The study from wealth manager Vanguard analyzed what share of income Americans could continue to generate in retirement – based on their current savings and Social Security benefits
Asset manager Vanguard analyzed what share of income Americans of different generations could continue to generate in retirement – based on their current savings and Social Security benefits.
It found that “early millennials” – people between the ages of 37 and 41 – could cover 60 percent of their salaries, while baby boomers and Generation X would only have about half their salaries. For the purposes of the study, Boomers were categorized as people between 61 and 65 years old and Generation X as people between 49 and 53 years old.
Essentially, a millennial earning $50,000 is on track to have a retirement income worth $30,000 per year. By comparison, a Boomer with the same wage would be on track to earn $25,000.
But when it comes to retirement plans, separate research has exposed how plans vary across the country — and how some Americans don’t have access to a plan in the first place.

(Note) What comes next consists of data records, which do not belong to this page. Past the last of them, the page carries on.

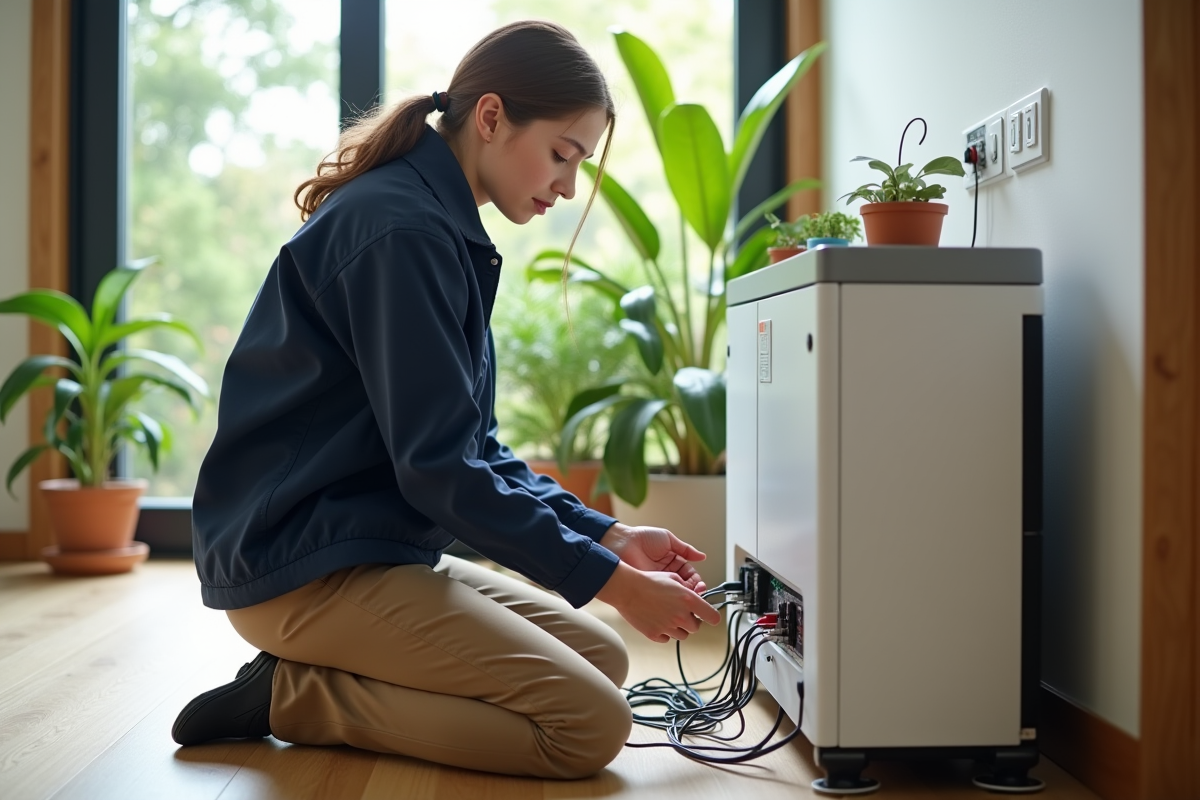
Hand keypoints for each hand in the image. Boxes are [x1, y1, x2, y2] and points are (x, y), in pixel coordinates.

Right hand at [594, 561, 722, 642]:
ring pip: (682, 635)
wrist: (627, 589)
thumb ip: (687, 590)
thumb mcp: (673, 578)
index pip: (712, 617)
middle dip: (691, 620)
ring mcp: (668, 627)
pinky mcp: (655, 635)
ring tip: (667, 616)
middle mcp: (681, 616)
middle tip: (681, 612)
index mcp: (688, 600)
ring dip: (679, 628)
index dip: (712, 617)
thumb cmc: (648, 581)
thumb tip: (695, 598)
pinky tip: (657, 620)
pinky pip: (667, 638)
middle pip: (696, 627)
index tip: (710, 616)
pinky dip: (665, 632)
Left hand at [599, 522, 707, 593]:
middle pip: (685, 586)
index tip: (701, 586)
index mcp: (673, 561)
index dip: (696, 581)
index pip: (689, 575)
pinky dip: (670, 601)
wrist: (623, 543)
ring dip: (684, 598)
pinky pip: (662, 597)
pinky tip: (676, 601)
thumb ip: (686, 549)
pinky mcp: (649, 588)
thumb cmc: (643, 538)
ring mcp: (658, 582)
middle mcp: (666, 573)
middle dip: (693, 592)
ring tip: (689, 600)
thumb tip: (703, 557)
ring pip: (675, 594)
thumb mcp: (668, 540)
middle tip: (698, 595)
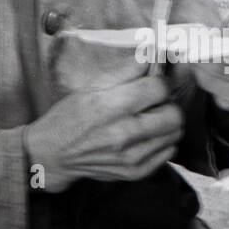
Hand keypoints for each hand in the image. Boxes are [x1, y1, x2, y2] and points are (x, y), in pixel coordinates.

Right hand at [25, 76, 183, 192]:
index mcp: (111, 105)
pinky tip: (146, 136)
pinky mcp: (134, 172)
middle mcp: (123, 133)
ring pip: (175, 134)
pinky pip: (168, 153)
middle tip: (155, 103)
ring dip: (167, 123)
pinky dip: (162, 142)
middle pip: (174, 114)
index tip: (153, 84)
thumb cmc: (71, 117)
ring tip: (150, 119)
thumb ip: (125, 70)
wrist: (53, 154)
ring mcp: (131, 157)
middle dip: (168, 104)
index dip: (159, 82)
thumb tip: (150, 55)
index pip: (159, 88)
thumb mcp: (91, 86)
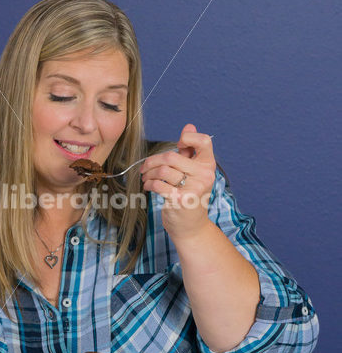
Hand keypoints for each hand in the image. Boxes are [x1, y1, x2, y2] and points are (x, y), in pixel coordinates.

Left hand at [140, 124, 215, 240]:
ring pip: (163, 170)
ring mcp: (194, 188)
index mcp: (208, 165)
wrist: (191, 226)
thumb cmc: (189, 195)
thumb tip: (189, 125)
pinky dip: (149, 184)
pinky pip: (158, 185)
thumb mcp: (192, 172)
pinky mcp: (181, 200)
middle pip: (171, 156)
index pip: (204, 141)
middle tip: (145, 167)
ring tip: (145, 178)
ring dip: (148, 173)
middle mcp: (205, 175)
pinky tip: (148, 186)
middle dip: (153, 161)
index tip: (178, 145)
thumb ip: (189, 151)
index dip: (188, 138)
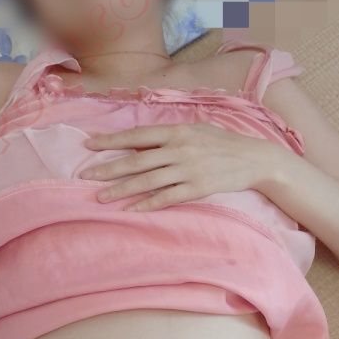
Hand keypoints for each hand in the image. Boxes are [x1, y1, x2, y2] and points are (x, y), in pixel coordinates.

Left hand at [79, 123, 284, 210]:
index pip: (136, 135)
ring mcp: (187, 170)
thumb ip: (168, 135)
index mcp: (177, 131)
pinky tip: (130, 210)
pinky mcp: (197, 188)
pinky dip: (147, 204)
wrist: (254, 158)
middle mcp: (179, 149)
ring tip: (101, 197)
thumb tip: (140, 143)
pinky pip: (166, 198)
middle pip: (136, 160)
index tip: (89, 145)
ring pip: (147, 181)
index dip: (111, 141)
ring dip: (122, 190)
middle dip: (108, 169)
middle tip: (84, 177)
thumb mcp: (195, 129)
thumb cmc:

A survey from public policy organization the Economic Innovation Group (EIG) earlier this year found that as many as 56 percent of the U.S. workforce – or about 69 million people – do not have access to an employer-sponsored plan.
This puts them at risk of not having enough savings for later life.
The share is lowest in Florida, where only 33 percent of people have access to workplace plans, the study found.
The second worst is Georgia, where only 37 percent of people can enroll in a retirement plan, followed by Rhode Island, where only 39 percent have access.
A survey by public policy organization the Economic Innovation Group (EIG) shows that 56 percent of the U.S. workforce – or about 69 million people – do not have access to an employer-sponsored plan
Analyzing Census Data, the study found that Americans’ willingness to retire is also strongly determined by income, with higher-income households much more likely to save for retirement than lower-wage households.
Only 30 percent of the low-income workforce—those earning less than $37,000, according to EIG—has access to a 401(K) or other employer-provided retirement plan.
Florida, California and Connecticut are the worst-performing states, with fewer than a quarter of low-income workers having a plan.
This is especially impactful in California, where 3.6 million low-income workers lack access to an employer-provided retirement plan – the largest number in the country.